◆ **Texto da página**
----------------------------------------

Elas atiram objetos, mordem,
chutam e dão tapas e socos nos
próprios pais -que, na maioria
dos casos, perdem completamente o controle da situação.
Segundo a psicanalista Silvana Rabello, professora da PUC
(Pontifícia Universidade Católica) de São Paulo, a reação exagerada é uma resposta à falta de
limites. "Os padrões modernos
de educação fazem com que os
pais se sintam culpados por fazer restrições às crianças, tão
preocupados que estão em serem gentis e amados", diz.
Para a psicóloga Leila Tardivo, professora da USP (Universidade de São Paulo), embora
faltem estudos sobre o fenômeno, trata-se de algo recente.
"Está relacionado à liberalidade na educação e a uma maior
aproximação entre pais e filhos.
Mas não é porque a criança é
pequena que não faz mal."
Segundo ela, o fato de as
crianças não aceitarem as poucas vezes em que são contrariadas ajuda a explicar as atitudes.

----------------------------------------

◆ **Registros de uma fonte de dados**
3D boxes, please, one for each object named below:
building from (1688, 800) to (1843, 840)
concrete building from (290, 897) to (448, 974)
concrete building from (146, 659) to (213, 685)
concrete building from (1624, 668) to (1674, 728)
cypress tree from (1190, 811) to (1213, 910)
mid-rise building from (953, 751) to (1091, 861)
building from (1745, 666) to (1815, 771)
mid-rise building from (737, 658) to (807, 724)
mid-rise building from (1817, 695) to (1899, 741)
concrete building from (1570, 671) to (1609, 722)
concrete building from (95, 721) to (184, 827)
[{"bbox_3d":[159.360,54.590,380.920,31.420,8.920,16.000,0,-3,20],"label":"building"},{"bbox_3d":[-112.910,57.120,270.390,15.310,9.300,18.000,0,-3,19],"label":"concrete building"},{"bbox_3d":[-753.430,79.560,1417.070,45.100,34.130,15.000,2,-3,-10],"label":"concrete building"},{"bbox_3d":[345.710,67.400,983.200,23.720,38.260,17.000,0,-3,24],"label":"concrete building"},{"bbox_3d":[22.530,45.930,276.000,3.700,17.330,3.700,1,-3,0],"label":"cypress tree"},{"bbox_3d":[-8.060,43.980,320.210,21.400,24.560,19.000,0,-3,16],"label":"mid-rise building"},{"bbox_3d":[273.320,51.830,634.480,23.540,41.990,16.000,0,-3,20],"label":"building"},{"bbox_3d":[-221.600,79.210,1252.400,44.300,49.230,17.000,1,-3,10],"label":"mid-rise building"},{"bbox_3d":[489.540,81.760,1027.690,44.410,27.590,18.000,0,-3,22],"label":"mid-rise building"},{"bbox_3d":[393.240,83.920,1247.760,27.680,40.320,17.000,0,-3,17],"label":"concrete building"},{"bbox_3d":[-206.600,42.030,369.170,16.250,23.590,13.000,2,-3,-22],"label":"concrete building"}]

----------------------------------------

◆ **Sua tarefa**
Reproduza na íntegra o texto sobre crianças que agridem os próprios pais, sem alterar nenhuma palavra.

◆ **Resultado do exercício**
Elas atiram objetos, mordem,
chutam e dão tapas e socos nos
próprios pais -que, na maioria
dos casos, perdem completamente o controle da situação.
Segundo a psicanalista Silvana Rabello, professora da PUC
(Pontifícia Universidade Católica) de São Paulo, a reação exagerada é uma resposta à falta de
limites. "Os padrões modernos
de educação fazem com que os
pais se sintam culpados por fazer restrições às crianças, tão
preocupados que estão em serem gentis e amados", diz.
Para a psicóloga Leila Tardivo, professora da USP (Universidade de São Paulo), embora
faltem estudos sobre o fenômeno, trata-se de algo recente.
"Está relacionado à liberalidade na educação e a uma maior
aproximação entre pais e filhos.
Mas não é porque a criança é
pequena que não faz mal."
Segundo ela, o fato de as
crianças não aceitarem as poucas vezes em que são contrariadas ajuda a explicar as atitudes.